Nowhere in the Bible, in either the Old Testament or the New, is the act of “redeeming” divorced from a relational context. When we use an amorphous phrase like “redeeming the culture” we rip the idea of redemption out of its intending context (for you language nerds, semantic domain).

This may get a little bit deep, but let me share with you a quote from a popular evangelical book on poverty alleviation that supports the idea of redeeming the culture from Colossians 1:16-17.

“Hence, Christ is actively engaged in sustaining the economic, social, political, and religious systems in which humans live. There is certainly real mystery here, but the central point of Scripture is clear: as humans engage in cultural activity, they are unpacking a creation that Christ created, sustains, and as we shall see later, redeems” [emphasis added]. [2]

I am glad they give credit to Christ as the Redeemer. But notice how “cultural activity” suddenly becomes the focal point of our purpose here on earth. And notice that the focus of Christ’s redemption has suddenly shifted from people, the image-bearing crown of His creation, to encompass all of creation. These authors have grounded their intepretation of Scripture in secular cultural anthropology arguments rather than biblical theology. That shift, though subtle, is seismic.

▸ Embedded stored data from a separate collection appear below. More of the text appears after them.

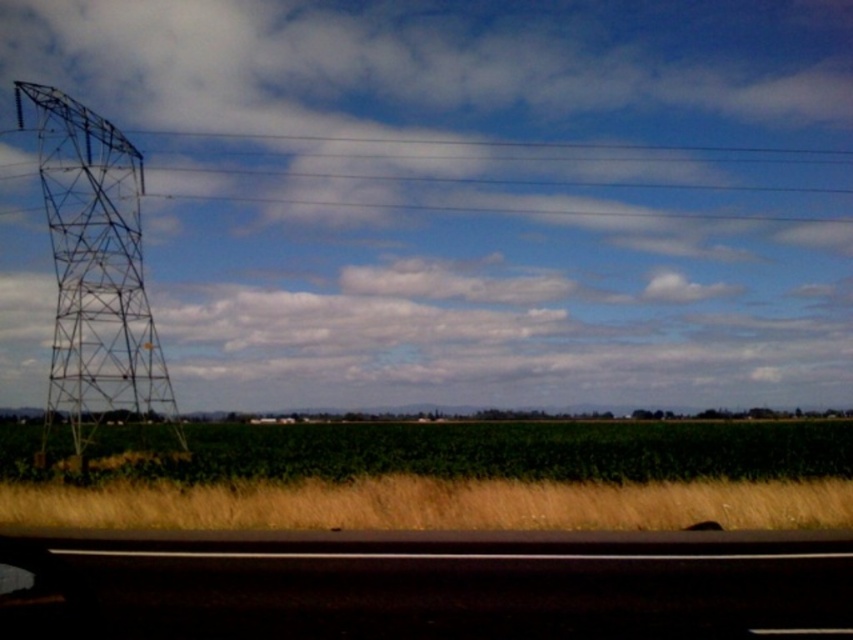
You are a photographer standing at the edge of the black asphalt highway at lower center. You want to take a picture of the metallic grid tower at left. Considering your current position, will the tower appear larger or smaller in the photo compared to if you were standing closer to it?

The metallic grid tower at left will appear smaller in the photo because you are currently positioned closer to the black asphalt highway at lower center, which is farther away from the tower than if you were standing closer to it.

You are standing at the point marked by the coordinate point at point (827, 604). You want to walk directly towards the large metal transmission tower on the left. How far will you have to walk to reach the base of the tower?

The distance between the point marked by the coordinate point at point (827, 604) and the large metal transmission tower on the left is 31.69 feet, so you will have to walk 31.69 feet to reach the base of the tower.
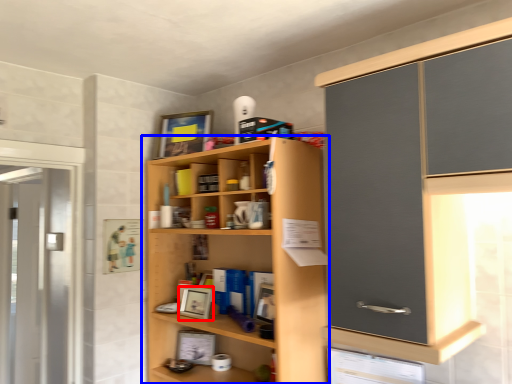
Question: Which point is closer to the camera, picture frame (highlighted by a red box) or cupboard (highlighted by a blue box)?

Choices:
 (A) picture frame
 (B) cupboard

Answer: (B)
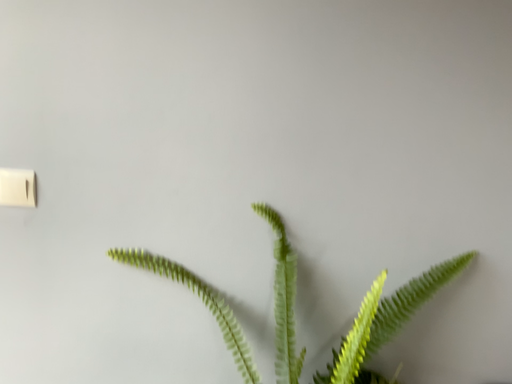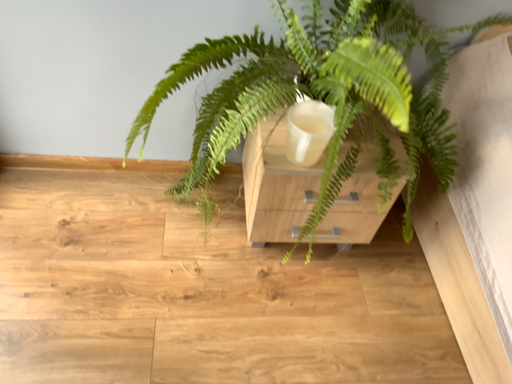
Question: How did the camera likely rotate when shooting the video?

Choices:
 (A) rotated upward
 (B) rotated downward

Answer: (B)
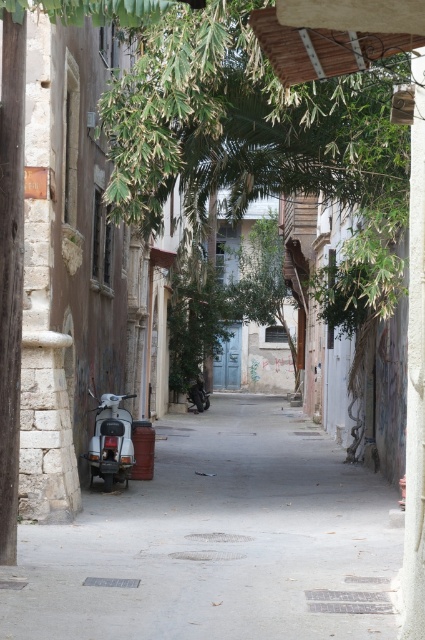
Can you confirm if white matte scooter at left is shorter than shiny black motorcycle at center?

Indeed, white matte scooter at left has a lesser height compared to shiny black motorcycle at center.

Is white matte scooter at left thinner than shiny black motorcycle at center?

Incorrect, white matte scooter at left's width is not less than shiny black motorcycle at center's.

Which is behind, point (286, 492) or point (198, 404)?

The point (198, 404) is more distant.

Locate an element on the screen. The width and height of the screenshot is (425, 640). white matte scooter at left is located at coordinates (218, 541).

Does white matte scooter at left appear on the left side of white matte scooter at lower left?

In fact, white matte scooter at left is to the right of white matte scooter at lower left.

Which is more to the left, white matte scooter at left or white matte scooter at lower left?

white matte scooter at lower left is more to the left.

The height and width of the screenshot is (640, 425). I want to click on white matte scooter at left, so click(218, 541).

The width and height of the screenshot is (425, 640). What are the coordinates of `white matte scooter at left` in the screenshot? It's located at (218, 541).

Which is more to the right, white matte scooter at lower left or shiny black motorcycle at center?

shiny black motorcycle at center

Does point (125, 436) come behind point (192, 396)?

That is False.

The image size is (425, 640). What are the coordinates of `white matte scooter at lower left` in the screenshot? It's located at (110, 442).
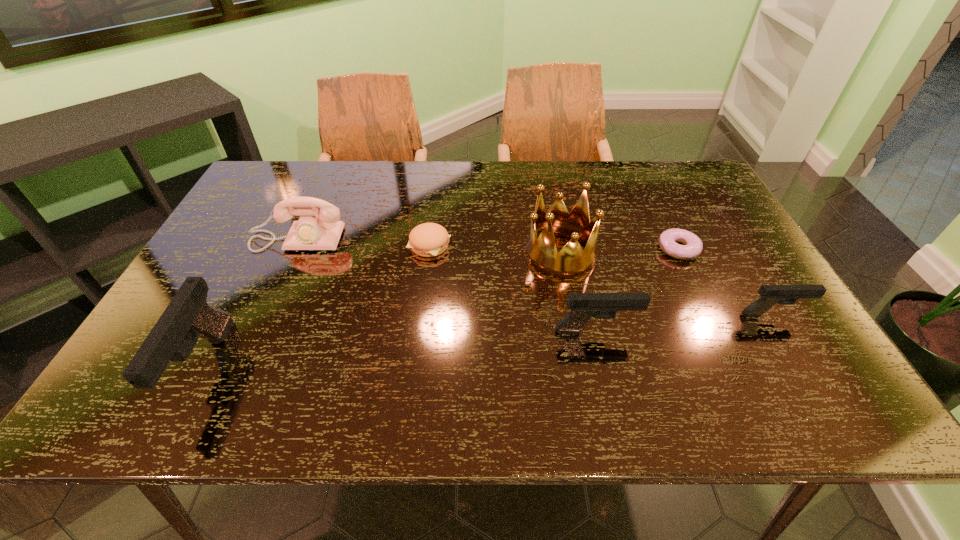
Please point a space for a new pistol to maintain equal intervals. Please provide its 2D coordinates. Your answer should be formatted as a tuple, i.e. [(x, y)], where the tuple contains the x and y coordinates of a point satisfying the conditions above.

[(407, 348)]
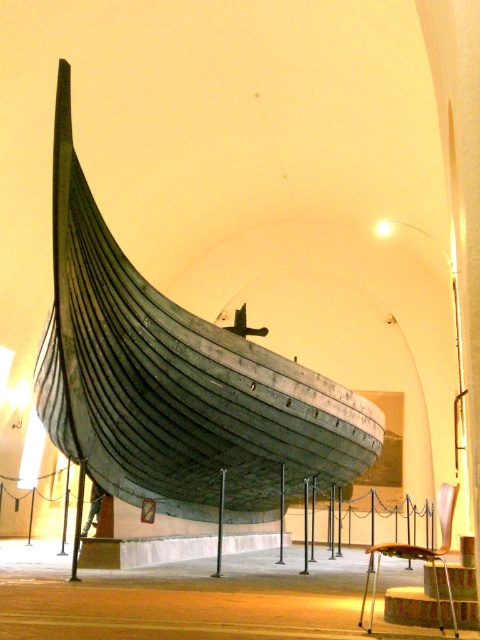
Question: Does wooden boat at center appear over wooden textured stool at lower right?

Choices:
 (A) yes
 (B) no

Answer: (A)

Question: Does wooden boat at center lie in front of wooden textured stool at lower right?

Choices:
 (A) yes
 (B) no

Answer: (B)

Question: Does wooden boat at center have a smaller size compared to wooden textured stool at lower right?

Choices:
 (A) no
 (B) yes

Answer: (B)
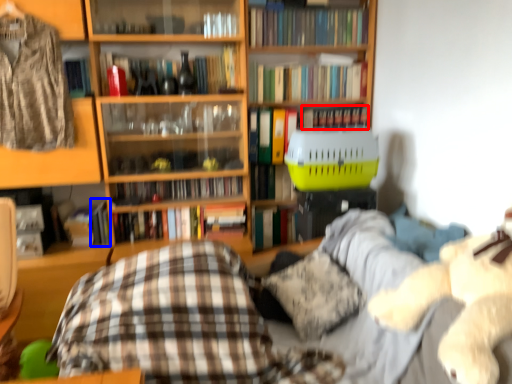
Question: Which point is closer to the camera, book (highlighted by a red box) or book (highlighted by a blue box)?

Choices:
 (A) book
 (B) book

Answer: (B)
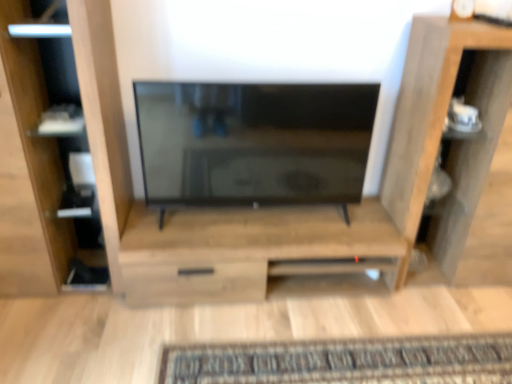
Question: Could wooden shelf at right be considered to be inside matte wood shelf at left?

Choices:
 (A) no
 (B) yes

Answer: (A)

Question: Is matte wood shelf at left at the right side of wooden shelf at right?

Choices:
 (A) yes
 (B) no

Answer: (B)

Question: Is matte wood shelf at left smaller than wooden shelf at right?

Choices:
 (A) yes
 (B) no

Answer: (A)

Question: Considering the relative sizes of matte wood shelf at left and wooden shelf at right in the image provided, is matte wood shelf at left taller than wooden shelf at right?

Choices:
 (A) yes
 (B) no

Answer: (A)

Question: Would you say matte wood shelf at left is outside wooden shelf at right?

Choices:
 (A) no
 (B) yes

Answer: (B)

Question: Is there a large distance between matte wood shelf at left and wooden shelf at right?

Choices:
 (A) no
 (B) yes

Answer: (B)

Question: Considering the relative sizes of matte wood shelf at left and matte black tv at center in the image provided, is matte wood shelf at left wider than matte black tv at center?

Choices:
 (A) yes
 (B) no

Answer: (A)

Question: Does matte wood shelf at left have a lesser height compared to matte black tv at center?

Choices:
 (A) no
 (B) yes

Answer: (A)

Question: Is matte wood shelf at left not close to matte black tv at center?

Choices:
 (A) no
 (B) yes

Answer: (A)

Question: Is matte wood shelf at left located outside matte black tv at center?

Choices:
 (A) yes
 (B) no

Answer: (A)

Question: Is matte wood shelf at left taller than matte black tv at center?

Choices:
 (A) yes
 (B) no

Answer: (A)

Question: Is matte wood shelf at left behind matte black tv at center?

Choices:
 (A) yes
 (B) no

Answer: (B)

Question: Is matte black tv at center positioned before wooden cabinet at center?

Choices:
 (A) yes
 (B) no

Answer: (A)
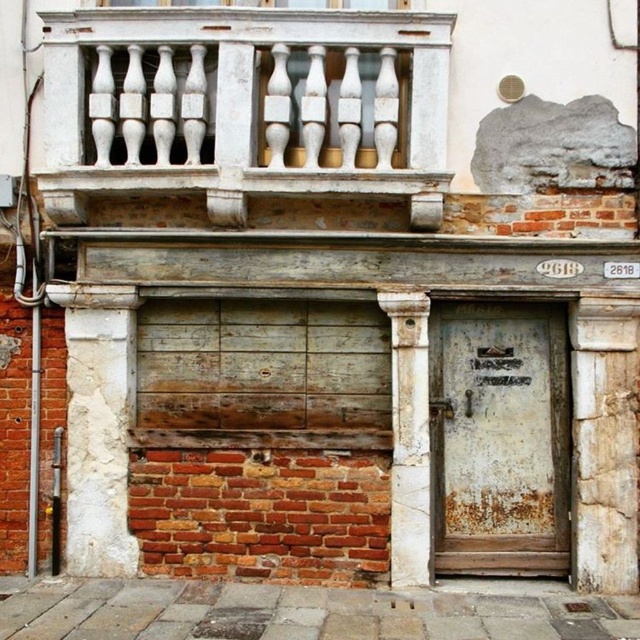
Question: Estimate the real-world distances between objects in this image. Which object is farther from the white rough stone pillar at left?

Choices:
 (A) white painted wood at upper center
 (B) white marble column at center
 (C) rusty wood door at center
 (D) rusty metal door at lower right

Answer: (D)

Question: Which of the following is the farthest from the observer?

Choices:
 (A) (480, 541)
 (B) (444, 499)

Answer: (B)

Question: Is white painted wood at upper center to the right of white marble column at center from the viewer's perspective?

Choices:
 (A) yes
 (B) no

Answer: (B)

Question: Does white rough stone pillar at left have a greater width compared to rusty metal door at lower right?

Choices:
 (A) no
 (B) yes

Answer: (A)

Question: Which object is farther from the camera taking this photo?

Choices:
 (A) white painted wood at upper center
 (B) rusty metal door at lower right
 (C) white marble column at center

Answer: (B)

Question: Is rusty wood door at center closer to camera compared to rusty metal door at lower right?

Choices:
 (A) no
 (B) yes

Answer: (B)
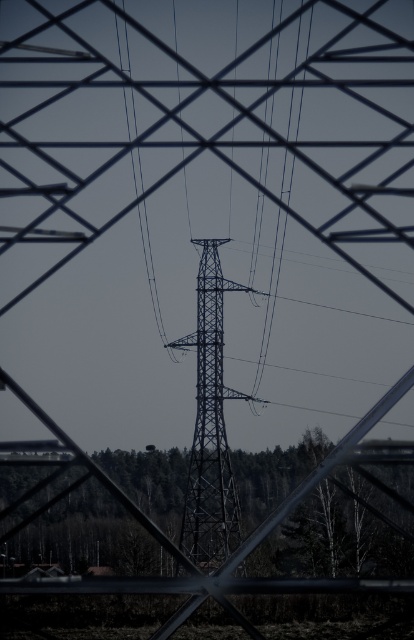
You are an engineer inspecting the power lines. You notice the metallic structure at center and the blue wire at center. Which one has a greater height in this scene?

The blue wire at center is taller than the metallic structure at center.

You are an engineer inspecting the power lines. You notice the metallic structure at center and the black wire at center in the image. Which one takes up more area in the scene?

I find no place in Scripture that teaches Christ will redeem creation or the cultural activity that goes with it. I do find a promise that God will reverse the curse on the physical earth. And I find the promise of Christ redeeming fallen people. But I do not find cultural redemption anywhere in Scripture. That is because redemption is an exclusively personal act. So it is not our job to “engage in cultural activity” by “unpacking a creation that Christ created.”

It’s time we challenged the concept of “redeeming the culture.” If we ignore the Old Testament truths that ground our New Testament understanding, we begin drifting like a lazy beach swimmer on the current of the waves. We drift so far we even threaten to distort the gospel. We’ll dive into that topic next time as we look at redemption more closely in the New Testament.



[1] Cundall, A. E., & Morris, L. (1968). Judges and Ruth: an introduction and commentary (Vol. 7, p. 273). Downers Grove, IL: InterVarsity Press.

[2] Corbett, Steve, & Fikkert, B. (2012). When Helping Hurts: How to Alleviate Poverty without Hurting the Poor and Yourself. Chicago, IL: Moody Publishers.